今回の雪崩事故が起きてしまった原因を考察

27日、栃木県那須町にあるスキー場付近で、登山の講習中の高校生と教員合わせて48人が雪崩に巻き込まれ、生徒ら8人が死亡した

引用元:http://www3.nhk.or.jp/news/html/20170328/k10010927301000.html

こちらのニュースですが、昨日、今日と大きく報道されこの雪崩の事故に対して知らない方も多く、私もその一人でした。これを機に、詳しく調べようと思い今回取り上げました。

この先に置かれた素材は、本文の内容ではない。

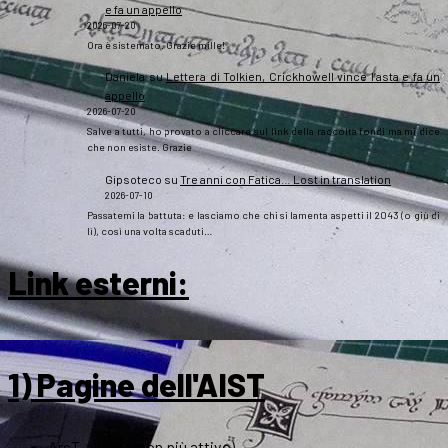
e fa un appello
2026-07-20
Ora è sistemato. Grazie mille!
Daniela
su
Lettera di Tolkien, Crickhowell vince l’asta e fa un
appello
2026-07-20
Salve a tutti, ho provato a cliccare sul link della raccolta fondi ma mi dice
che non esiste. Grazie
Gipsoteco
su
Tre anni con Fatica… Lost in translation
2026-07-10
Passatemi la battuta: e lasciamo che chi si lamenta aspetti il 2043 (o giù di
lì), così una volta scaduti…
Link esterni
:
1) Pagine dell'AIST
ArsT – Il blog (non più attivo)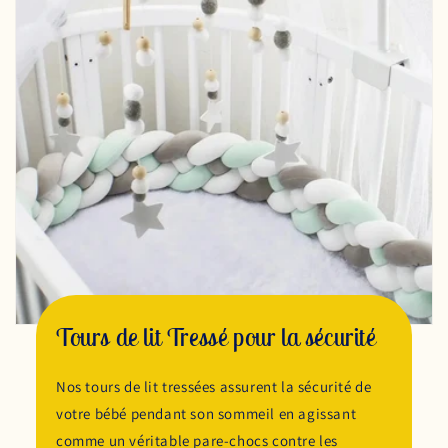
Tours de lit Tressé pour la sécurité
Nos tours de lit tressées assurent la sécurité de
votre bébé pendant son sommeil en agissant
comme un véritable pare-chocs contre les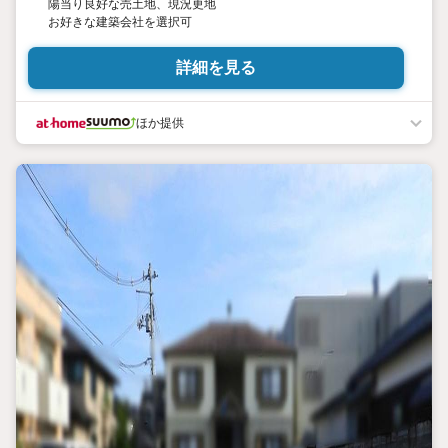
陽当り良好な売土地、現況更地
お好きな建築会社を選択可
詳細を見る
ほか提供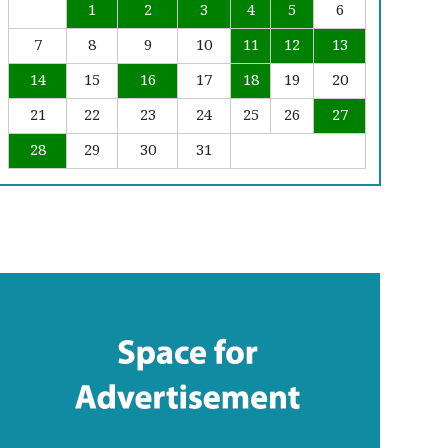
1
2
3
4
5
6
7
8
9
10
11
12
13
14
15
16
17
18
19
20
21
22
23
24
25
26
27
28
29
30
31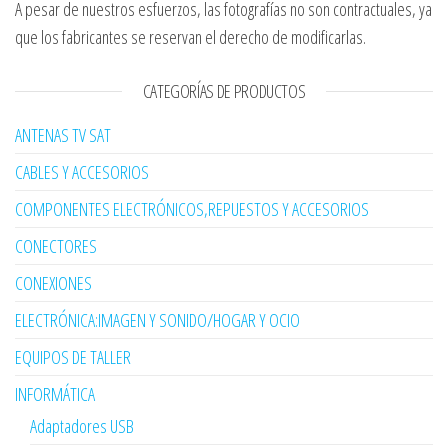
A pesar de nuestros esfuerzos, las fotografías no son contractuales, ya
que los fabricantes se reservan el derecho de modificarlas.
CATEGORÍAS DE PRODUCTOS
ANTENAS TV SAT
CABLES Y ACCESORIOS
COMPONENTES ELECTRÓNICOS,REPUESTOS Y ACCESORIOS
CONECTORES
CONEXIONES
ELECTRÓNICA:IMAGEN Y SONIDO/HOGAR Y OCIO
EQUIPOS DE TALLER
INFORMÁTICA
Adaptadores USB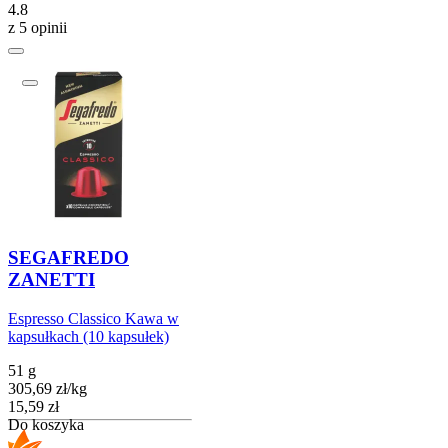
4.8
z 5 opinii
SEGAFREDO
ZANETTI
Espresso Classico Kawa w
kapsułkach (10 kapsułek)
51 g
305,69
zł
/
kg
Cena
15,59
zł
Do koszyka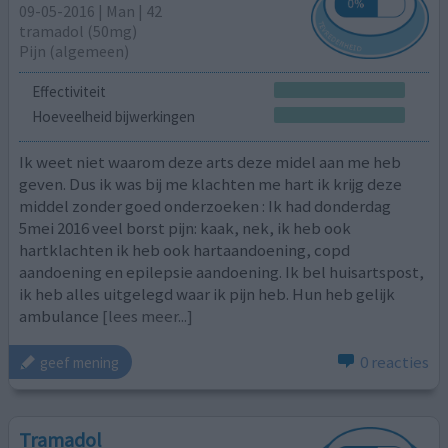
09-05-2016 | Man | 42
tramadol (50mg)
Pijn (algemeen)
Effectiviteit
Hoeveelheid bijwerkingen
Ik weet niet waarom deze arts deze midel aan me heb
geven. Dus ik was bij me klachten me hart ik krijg deze
middel zonder goed onderzoeken : Ik had donderdag
5mei 2016 veel borst pijn: kaak, nek, ik heb ook
hartklachten ik heb ook hartaandoening, copd
aandoening en epilepsie aandoening. Ik bel huisartspost,
ik heb alles uitgelegd waar ik pijn heb. Hun heb gelijk
ambulance
[lees meer...]
0 reacties
geef mening
Tramadol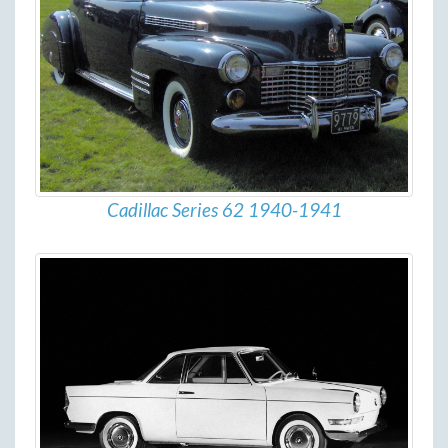
Cadillac Series 62 1940-1941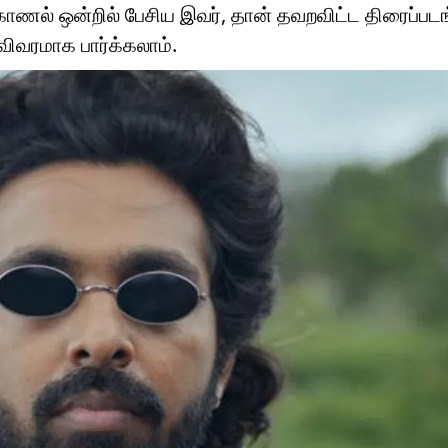
ேர்காணல் ஒன்றில் பேசிய இவர், தான் தவறவிட்ட திரைப்பட
 விவரமாக பார்க்கலாம்.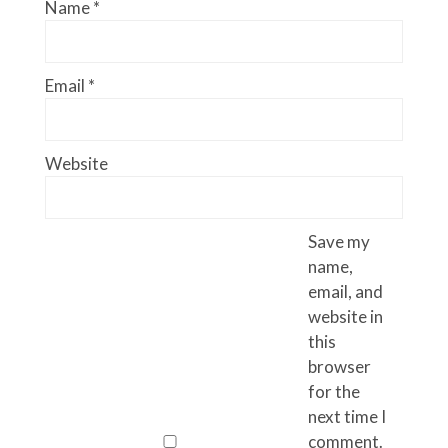
Name
*
Email
*
Website
Save my
name,
email, and
website in
this
browser
for the
next time I
comment.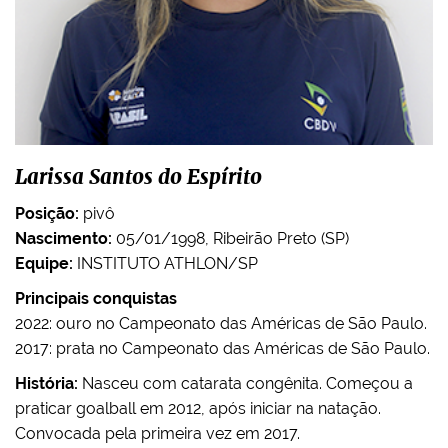
Larissa Santos do Espírito
Posição:
pivô
Nascimento:
05/01/1998, Ribeirão Preto (SP)
Equipe:
INSTITUTO ATHLON/SP
Principais conquistas
2022: ouro no Campeonato das Américas de São Paulo.
2017: prata no Campeonato das Américas de São Paulo.
História:
Nasceu com catarata congênita. Começou a
praticar goalball em 2012, após iniciar na natação.
Convocada pela primeira vez em 2017.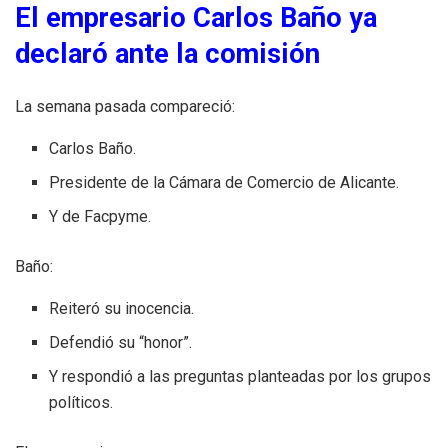
El empresario Carlos Baño ya
declaró ante la comisión
La semana pasada compareció:
Carlos Baño.
Presidente de la Cámara de Comercio de Alicante.
Y de Facpyme.
Baño:
Reiteró su inocencia.
Defendió su “honor”.
Y respondió a las preguntas planteadas por los grupos
políticos.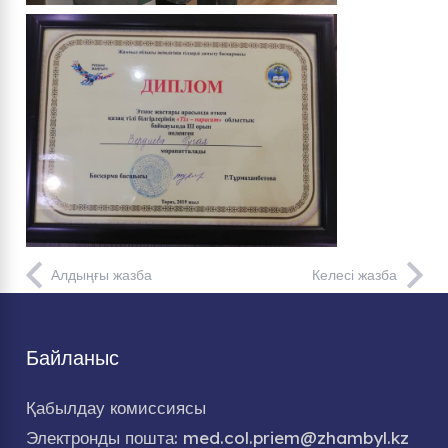
Алдыңғы жазба
Келесі жазба
Байланыс
Қабылдау комиссиясы
Электронды пошта: med.col.priem@zhambyl.kz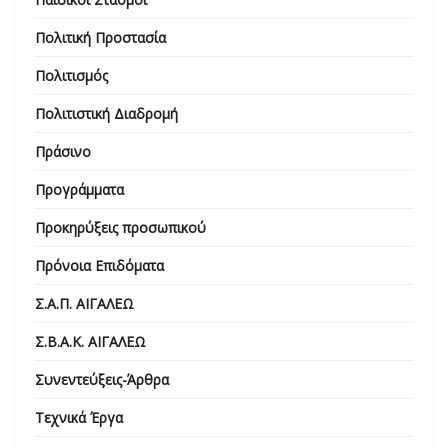
Πολιτική Προστασία
Πολιτισμός
Πολιτιστική Διαδρομή
Πράσινο
Προγράμματα
Προκηρύξεις προσωπικού
Πρόνοια Επιδόματα
Σ.Α.Π. ΑΙΓΑΛΕΩ
Σ.Β.Α.Κ. ΑΙΓΑΛΕΩ
Συνεντεύξεις-Άρθρα
Τεχνικά Έργα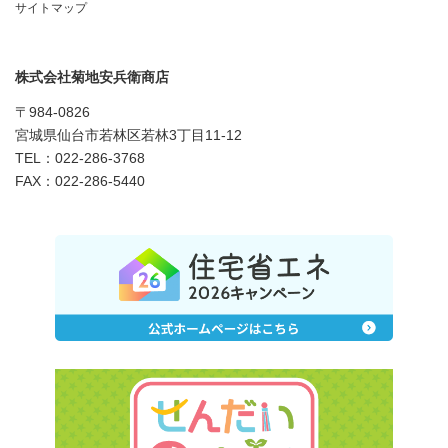
サイトマップ
株式会社菊地安兵衛商店
〒984-0826
宮城県仙台市若林区若林3丁目11-12
TEL：022-286-3768
FAX：022-286-5440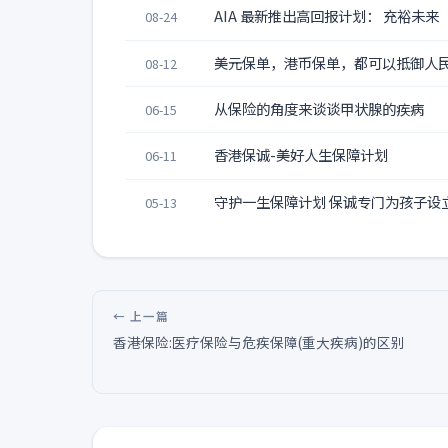
AIA 最新推出高回报计划： 充裕未来
08-24
美元保单，港币保单，都可以抵御人
08-12
从保险的角度来谈谈甲状腺的疾病
06-15
香港保诚-美好人生保障计划
06-11
守护一生保障计划 保诚专门为孩子设
05-13
← 上一篇
香港保险:医疗保险与危疾保障(重大疾病)的区别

私が考えた今回の事故の原因は3つあります。あくまでも、個人的な意見なのでこういう考え方もあるんだな程度に見ていただければと思います。

1. そもそも雪山に入ってしまった

26日には積雪があり、古い雪の上に新しい雪が積もっていたという状態だったそうです。この状態というのは、古い雪は固まっていて滑りにくいのですが、その上に積もった新しい雪というのは固まっておらず、表層雪崩が起きやすくなります。そもそも、雪山に入ること自体が危険なことだったのではないのかな?と思いました。

2. 救助を呼んでしまった

今回の雪崩発生が午前8時半で救助を呼びに行き捜索が開始されたのが、午前9時20分だったそうです。ここまで見ると正しい選択のようにも思えますが、これも1つの間違いではないのかな?と思いました。まずはこちらのグラフを見てください。

引用元:http://www.sangakui.jp/medical/cat20/2.html

このグラフを見るとまず18分のところで生存率が一気に40%を下回っています。また、その後、90分と120分で大きく下降し10%をきるところまで落ちています。

つまり、今回捜索が始まったのが1時間後ということで、捜索を呼ぶ間に半分以上の方は亡くなってしまっている可能性が高いわけです。つまり、雪崩を目撃した人や間一髪助かった人は、安全を確認後に下山し助けを求めるのではなく、まずは、その場で捜索すべきということです。しかし、ここで1つの問題があるわけです。ビーコンを装備していなかったということです。こちらを3. ビーコンを持っていなかったに書きたいと思います。

3. ビーコンを持っていなかった

引用元:https://www.wildsnow.com/

上記の写真がビーコンです。ビーコンというのは電波を送受信する機械です。受信する際には、大まかに距離も把握できるため、捜索する際には大変重要なものです。埋もれてしまった場合、目視で把握することは難しいです。その際にビーコンを用いるわけです。大まかに位置が特定できれば、プローブという棒を刺しその感触で細かい位置を特定するという流れです。下の写真がプローブというものです。

©Earl Harper

この棒をつなげることで長い棒となり、捜索に役立つアイテムとなるわけです。つまり、ビーコンの有無で捜索の難易度が大きく変わるというわけです。

このビーコンを所持していなかったというのは捜索を困難にし、結果的に自分が危険に晒される可能性があるわけです。確かに、こちらのビーコンは2万円以上するものも多く正直高いです。ただ、自分の命が2万円で助かる可能性が高まると思えば、買う前は躊躇してしまうかもしれませんが、結果良かったと思えるかもしれません。

参考:http://rambling.jp/nadarebecon/

まとめ

ここまで勝手に今回のニュースについて考察しましたが、私個人でもいくつかの原因を考え出すことができました。今回はいくつもの原因が偶然重なって発生してしまった事故であると言えるのではないでしょうか?しかし、この事故から学ばなければならない点はあると思います。これから雪山に行く方は上記の点を見直していただければと思います。